Ocorre-me tudo isto a propósito do Dia Nacional da Conservação da Natureza, que hoje se celebra. Foi instituído em 1998 pelos 50 anos da Liga para a Protecção da Natureza (LPN), a mais antiga associação de defesa do ambiente na Península Ibérica, com o objectivo de “criar um momento anual de especial reflexão sobre os problemas da conservação da natureza em Portugal e no mundo”, tendo em conta que a sociedade “deve ser sensibilizada para as questões ambientais, nomeadamente no que diz respeito à problemática da conservação da natureza e à promoção do uso sustentável dos recursos biológicos” (2).

Tenho o grato prazer e a honra de ter pertencido ao grupo de pessoas que, numa reunião da direcção da LPN, teve a ideia e trabalhou para a instituição deste dia, mas não deixo de ter pena de precisarmos actualmente de um dia para reflectir sobre estas questões.

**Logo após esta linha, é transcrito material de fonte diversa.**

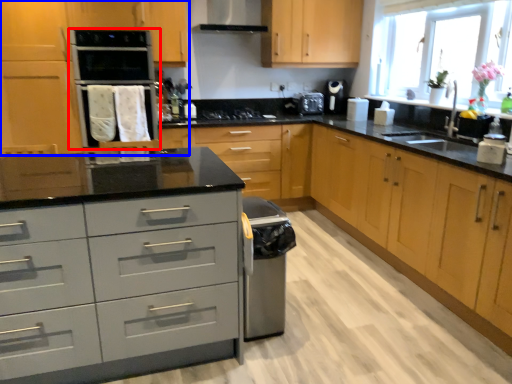
Question: Among these objects, which one is nearest to the camera, home appliance (highlighted by a red box) or cabinetry (highlighted by a blue box)?

Choices:
 (A) home appliance
 (B) cabinetry

Answer: (B)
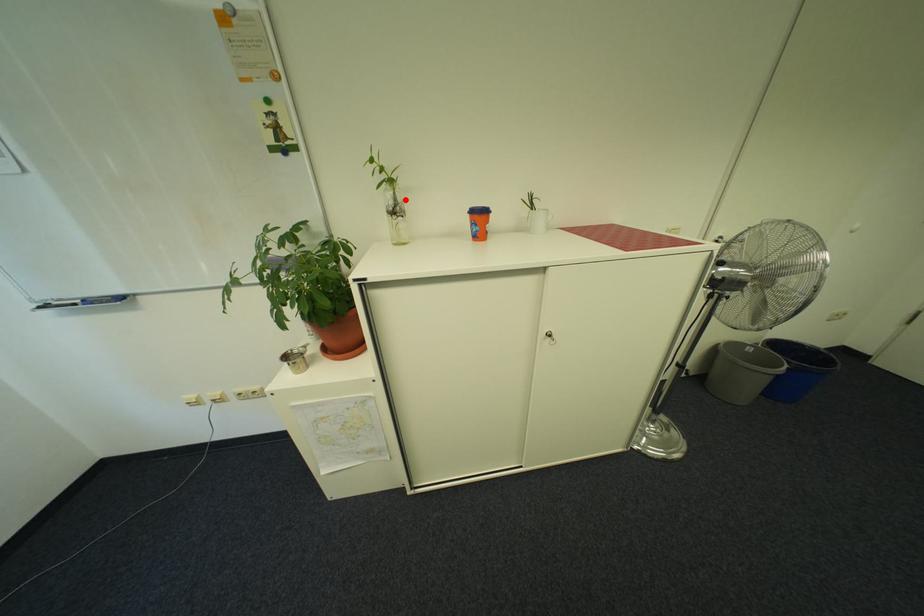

No seio da sociedade em que estava inserida em miúda, e era composta por gente bastante citadina, essa sensibilização ambiental e formação para o uso sustentável dos recursos, fazia, efectivamente, parte integrante da nossa vivência na praia, onde a aprendíamos de pés enfiados na areia...

Neste Dia Nacional da Conservação da Natureza, deixo aqui o meu singelo contributo para a conservação da belíssima e deliciosa (para mim, até no nome) condelipa. Se, como eu, não resistir a revirar a areia em busca de condelipas/conquilhas/cadelinhas, contente-se, até ao final de Agosto, com a contemplação da sua diversidade de tamanhos, cores e padrões. A partir de Setembro, se fizer mesmo questão de levar algumas para petiscar em casa, guarde apenas as que tiverem mais de 2,5 centímetros, e só depois de confirmar que é seguro, na página do Instituto Português do Mar e da Atmosfera. Pode também ir tentando fazer alguma sensibilização junto de outros banhistas, como eu tenho arriscado ao longo dos anos, nem sempre com o melhor acolhimento. Pode ser que tenha mais sucesso do que eu. Desejo-lhe muito boa sorte.

Notas:

1) Que eu saiba, só em Lagos e arredores se sabe o que são condelipas, conhecidas no resto do país por conquilhas ou cadelinhas. A origem da palavra estará ligada ao próprio forte da Meia-Praia e ao Conde de Lippe, marechal-general do Exército Português na década de 60 do século XVIII, que, ao que parece, era grande apreciador da iguaria!

2) Resolução do Conselho de Ministros n.º 73/98, de 29 de Junho.